Count the lines in the records below that contain the word "FRANC", and give only that count.

Records supplied
——————

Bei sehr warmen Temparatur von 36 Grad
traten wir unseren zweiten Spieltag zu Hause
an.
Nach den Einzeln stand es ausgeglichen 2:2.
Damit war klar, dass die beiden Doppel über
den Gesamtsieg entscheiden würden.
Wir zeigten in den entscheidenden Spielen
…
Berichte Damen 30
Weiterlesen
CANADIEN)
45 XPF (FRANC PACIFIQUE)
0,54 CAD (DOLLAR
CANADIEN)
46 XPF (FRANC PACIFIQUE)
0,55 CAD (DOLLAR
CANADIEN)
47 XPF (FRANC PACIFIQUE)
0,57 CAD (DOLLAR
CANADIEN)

——————

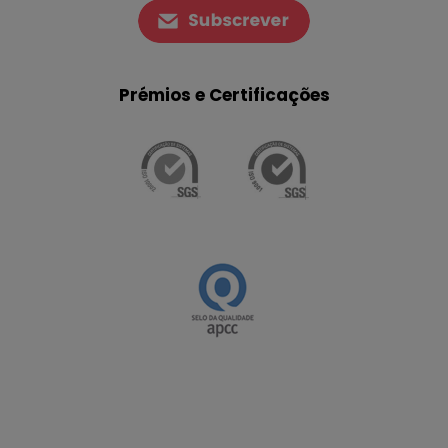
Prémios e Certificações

——————

Answer to this exercise
3